27 “Yes, Lord,” she replied, “I believe that you are the Messiah, the Son of God, who is to come into the world.”

28 After she had said this, she went back and called her sister Mary aside. “The Teacher is here,” she said, “and is asking for you.” 29 When Mary heard this, she got up quickly and went to him. 30 Now Jesus had not yet entered the village, but was still at the place where Martha had met him. 31 When the Jews who had been with Mary in the house, comforting her, noticed how quickly she got up and went out, they followed her, supposing she was going to the tomb to mourn there.

32 When Mary reached the place where Jesus was and saw him, she fell at his feet and said, “Lord, if you had been here, my brother would not have died.”

33 When Jesus saw her weeping, and the Jews who had come along with her also weeping, he was deeply moved in spirit and troubled. 34 “Where have you laid him?” he asked.

“Come and see, Lord,” they replied.

35 Jesus wept.

36 Then the Jews said, “See how he loved him!”

5 comments:

Hope T. said...

I'm so sorry for your family's loss of a loved one.

PRS & ALS said...

I'm sorry too for the loss of Denise's father. And thank you for your honesty and vulnerability.

jmj said...

Thanks for your shared sorry.

Eagle said...

MJ...I'm sorry for your loss. I can't tell you how sorry I am. I wish I could take you to a Starbucks and just listen.

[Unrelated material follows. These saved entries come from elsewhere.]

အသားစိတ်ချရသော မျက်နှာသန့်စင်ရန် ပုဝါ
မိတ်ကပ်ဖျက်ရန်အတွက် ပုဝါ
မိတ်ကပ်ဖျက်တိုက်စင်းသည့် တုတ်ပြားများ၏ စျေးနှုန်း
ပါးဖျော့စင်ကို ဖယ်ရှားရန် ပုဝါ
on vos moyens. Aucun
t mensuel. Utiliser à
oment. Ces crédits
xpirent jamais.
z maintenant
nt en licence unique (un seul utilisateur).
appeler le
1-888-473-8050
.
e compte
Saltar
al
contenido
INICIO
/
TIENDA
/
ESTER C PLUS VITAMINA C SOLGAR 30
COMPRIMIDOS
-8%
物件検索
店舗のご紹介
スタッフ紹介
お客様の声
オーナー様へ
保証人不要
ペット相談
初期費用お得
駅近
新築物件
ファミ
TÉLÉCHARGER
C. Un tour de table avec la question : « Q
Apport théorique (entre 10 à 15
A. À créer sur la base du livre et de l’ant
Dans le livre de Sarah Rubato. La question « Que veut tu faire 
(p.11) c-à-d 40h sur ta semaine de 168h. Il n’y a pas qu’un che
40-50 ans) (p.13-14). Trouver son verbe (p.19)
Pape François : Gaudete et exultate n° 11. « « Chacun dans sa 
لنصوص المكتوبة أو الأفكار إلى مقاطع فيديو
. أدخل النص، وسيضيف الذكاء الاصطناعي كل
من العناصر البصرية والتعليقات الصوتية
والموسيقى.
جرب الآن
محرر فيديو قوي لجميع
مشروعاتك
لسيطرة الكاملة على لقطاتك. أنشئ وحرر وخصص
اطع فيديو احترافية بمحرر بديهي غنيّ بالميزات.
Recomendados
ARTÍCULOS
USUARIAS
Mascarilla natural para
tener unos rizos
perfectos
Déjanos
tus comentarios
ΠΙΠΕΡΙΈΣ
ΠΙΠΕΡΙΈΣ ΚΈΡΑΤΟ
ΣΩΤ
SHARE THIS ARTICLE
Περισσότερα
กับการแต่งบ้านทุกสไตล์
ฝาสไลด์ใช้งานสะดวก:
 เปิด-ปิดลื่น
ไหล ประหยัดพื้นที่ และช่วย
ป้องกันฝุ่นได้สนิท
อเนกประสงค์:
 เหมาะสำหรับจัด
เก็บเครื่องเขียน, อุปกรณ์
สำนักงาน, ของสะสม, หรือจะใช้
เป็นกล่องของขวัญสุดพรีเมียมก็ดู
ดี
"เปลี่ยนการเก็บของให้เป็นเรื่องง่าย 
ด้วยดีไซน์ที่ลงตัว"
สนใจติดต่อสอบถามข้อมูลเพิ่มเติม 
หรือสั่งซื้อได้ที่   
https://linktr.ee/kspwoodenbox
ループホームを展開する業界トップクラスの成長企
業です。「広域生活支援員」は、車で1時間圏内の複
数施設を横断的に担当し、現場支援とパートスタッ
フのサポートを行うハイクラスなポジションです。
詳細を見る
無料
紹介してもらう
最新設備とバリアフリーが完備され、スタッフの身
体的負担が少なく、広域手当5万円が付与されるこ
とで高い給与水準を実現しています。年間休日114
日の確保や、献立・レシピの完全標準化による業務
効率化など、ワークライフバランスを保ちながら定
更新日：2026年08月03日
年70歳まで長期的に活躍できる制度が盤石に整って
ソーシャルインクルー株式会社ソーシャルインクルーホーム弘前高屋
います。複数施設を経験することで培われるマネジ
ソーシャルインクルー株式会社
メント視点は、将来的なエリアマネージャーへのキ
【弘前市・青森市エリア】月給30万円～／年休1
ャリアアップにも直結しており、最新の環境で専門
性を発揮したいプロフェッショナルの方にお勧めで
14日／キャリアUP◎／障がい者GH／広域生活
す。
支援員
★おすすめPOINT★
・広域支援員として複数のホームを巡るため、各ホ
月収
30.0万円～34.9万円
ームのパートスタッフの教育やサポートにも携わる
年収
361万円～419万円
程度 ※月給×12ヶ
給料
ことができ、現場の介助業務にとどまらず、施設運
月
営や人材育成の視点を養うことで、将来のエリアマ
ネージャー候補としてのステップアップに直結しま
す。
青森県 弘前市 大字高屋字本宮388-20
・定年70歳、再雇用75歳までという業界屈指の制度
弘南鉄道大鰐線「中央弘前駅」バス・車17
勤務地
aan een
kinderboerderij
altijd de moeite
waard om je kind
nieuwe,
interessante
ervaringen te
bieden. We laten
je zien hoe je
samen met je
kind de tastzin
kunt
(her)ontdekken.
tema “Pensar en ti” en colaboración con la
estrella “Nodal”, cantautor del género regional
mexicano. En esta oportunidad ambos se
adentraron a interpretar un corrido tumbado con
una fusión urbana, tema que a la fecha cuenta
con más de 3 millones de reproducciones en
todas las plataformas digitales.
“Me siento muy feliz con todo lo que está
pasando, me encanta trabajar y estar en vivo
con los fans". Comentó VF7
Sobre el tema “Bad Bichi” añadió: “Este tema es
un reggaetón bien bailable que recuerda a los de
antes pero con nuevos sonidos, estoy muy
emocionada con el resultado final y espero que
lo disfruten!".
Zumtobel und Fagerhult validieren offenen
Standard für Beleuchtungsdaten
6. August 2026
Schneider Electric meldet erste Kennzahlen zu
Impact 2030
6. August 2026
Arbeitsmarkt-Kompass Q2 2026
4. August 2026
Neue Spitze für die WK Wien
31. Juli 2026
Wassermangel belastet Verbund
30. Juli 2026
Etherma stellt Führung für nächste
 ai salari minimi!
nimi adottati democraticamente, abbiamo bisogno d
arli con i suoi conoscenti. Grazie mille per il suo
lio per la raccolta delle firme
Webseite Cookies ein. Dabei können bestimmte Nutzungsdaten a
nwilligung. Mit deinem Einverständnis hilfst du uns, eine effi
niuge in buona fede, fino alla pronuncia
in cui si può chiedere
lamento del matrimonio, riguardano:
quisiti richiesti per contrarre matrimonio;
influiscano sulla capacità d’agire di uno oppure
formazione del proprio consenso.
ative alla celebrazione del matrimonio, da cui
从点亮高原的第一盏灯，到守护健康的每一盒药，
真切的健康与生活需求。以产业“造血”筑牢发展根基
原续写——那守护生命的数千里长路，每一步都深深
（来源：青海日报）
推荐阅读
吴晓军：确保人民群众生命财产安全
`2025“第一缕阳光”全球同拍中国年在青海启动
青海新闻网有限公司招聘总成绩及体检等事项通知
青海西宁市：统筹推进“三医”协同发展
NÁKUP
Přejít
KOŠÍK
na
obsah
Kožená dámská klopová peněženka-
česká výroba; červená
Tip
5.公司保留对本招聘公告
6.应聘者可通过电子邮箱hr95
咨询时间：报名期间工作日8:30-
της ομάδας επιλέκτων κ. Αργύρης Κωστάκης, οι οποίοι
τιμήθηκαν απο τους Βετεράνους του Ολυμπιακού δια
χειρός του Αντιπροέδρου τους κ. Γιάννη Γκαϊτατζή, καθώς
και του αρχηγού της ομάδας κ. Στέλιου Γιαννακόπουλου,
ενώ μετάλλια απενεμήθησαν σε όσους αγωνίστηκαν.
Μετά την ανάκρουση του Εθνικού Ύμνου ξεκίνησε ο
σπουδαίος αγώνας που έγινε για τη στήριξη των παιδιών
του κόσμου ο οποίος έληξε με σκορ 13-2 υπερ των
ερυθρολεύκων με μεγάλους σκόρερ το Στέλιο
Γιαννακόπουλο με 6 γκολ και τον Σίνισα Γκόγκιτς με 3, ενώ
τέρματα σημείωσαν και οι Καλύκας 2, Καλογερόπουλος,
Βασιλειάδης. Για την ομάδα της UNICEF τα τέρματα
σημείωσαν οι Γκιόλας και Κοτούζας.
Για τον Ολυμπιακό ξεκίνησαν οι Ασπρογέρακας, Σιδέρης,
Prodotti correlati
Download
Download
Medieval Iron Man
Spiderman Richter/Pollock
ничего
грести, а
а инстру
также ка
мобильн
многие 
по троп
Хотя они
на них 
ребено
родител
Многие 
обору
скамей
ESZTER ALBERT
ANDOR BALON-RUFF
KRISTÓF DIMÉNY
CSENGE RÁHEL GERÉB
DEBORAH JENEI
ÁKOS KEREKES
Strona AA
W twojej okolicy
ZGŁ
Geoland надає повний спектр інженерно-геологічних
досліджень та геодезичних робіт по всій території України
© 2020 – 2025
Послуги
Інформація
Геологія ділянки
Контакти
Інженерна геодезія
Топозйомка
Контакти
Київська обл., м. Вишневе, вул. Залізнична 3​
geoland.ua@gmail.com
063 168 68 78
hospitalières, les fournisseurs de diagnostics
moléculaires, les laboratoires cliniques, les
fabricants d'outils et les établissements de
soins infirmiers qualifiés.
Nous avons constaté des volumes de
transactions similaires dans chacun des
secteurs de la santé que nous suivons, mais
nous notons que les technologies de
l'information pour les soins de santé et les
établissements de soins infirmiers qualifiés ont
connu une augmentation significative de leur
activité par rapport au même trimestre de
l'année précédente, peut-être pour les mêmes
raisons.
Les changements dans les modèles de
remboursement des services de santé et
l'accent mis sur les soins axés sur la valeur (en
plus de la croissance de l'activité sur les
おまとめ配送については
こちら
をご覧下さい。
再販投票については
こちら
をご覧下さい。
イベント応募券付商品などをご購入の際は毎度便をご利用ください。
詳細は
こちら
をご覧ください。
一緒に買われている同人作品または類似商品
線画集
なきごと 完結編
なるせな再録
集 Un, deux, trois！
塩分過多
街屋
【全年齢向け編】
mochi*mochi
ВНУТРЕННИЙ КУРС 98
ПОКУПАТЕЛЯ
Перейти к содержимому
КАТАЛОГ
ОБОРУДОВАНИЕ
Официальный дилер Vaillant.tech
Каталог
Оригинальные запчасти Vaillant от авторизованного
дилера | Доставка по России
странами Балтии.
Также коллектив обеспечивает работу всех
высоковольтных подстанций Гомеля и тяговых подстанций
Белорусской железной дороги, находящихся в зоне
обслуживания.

Death is hard...I can't give you a lot of advice except to say that it is hard. I think you learn to adjust, but what makes it difficult is all the holidays, family evsnts, etc.. that your relative will not be a part of.

In October 2009 my family buried my grandmother. I've known her my entire life and have been dealing with her being gone. My Dad can't remove her from his cell phone. In my life for 35 years and then gone. What made it harder for me is thinking of what evangelicals said about Catholics not being saved...and thinking of my Irish Catholic as well. That happened at her funeral.

The link I posted below I think is bothersome. They had a sad situation a couple of years ago here in the DC/Baltimore area. In a custody battle a husband drowned his three children in a bathroom in a hotel in Baltimore's inner harbor. The wife was in an orchestra at a mega church in the DC area. During the news conference at the church she spent some time answering questions about her divorce, problems with her husband, etc.. to the press. Then she spent time talking about how God is still in control still has a plan, etc.. On the local DC TV news when they baordcast her remarks with the Senior Pastor standing behind her bobbing his head. It sounded so weird...especially a few days after your 3 children are murdered.

Maybe I'm over analyzing this situation...



http://www.washingtonpost.com/wp-dyn/content/article/2008/04/03/AR2008040302949.html?sid=ST2008040303531

Anonymous said...

No, Eagle, you're not over-analyzing it. Christian Monist has reported the same reaction in many other cases (like the father whose teenage son was killed and disfigured in a car crash, or that young kid killed in a lawnmower accident).

Though often called "Edifying", it's probably a Christianese form of big-D Denial and an attempted search for some meaning behind "shit happens." Unfortunately this Godly Denial response ends up getting locked in as the only Christianese response and the survivors end up in a pressure cooker until they snap. That "wife who was in an orchestra at a mega-church" is probably heading for a crackup some time in the future; at which point her mega-church pastor and mega-church friends will start with the "Shun the Unbeliever... Shunnn... Shunnnn..." and things will just get worse.

Remember when Jesus was quizzed about that tower collapse at Siloam? Asked about the spiritual meaning of it, He effectively said "Sometimes shit happens."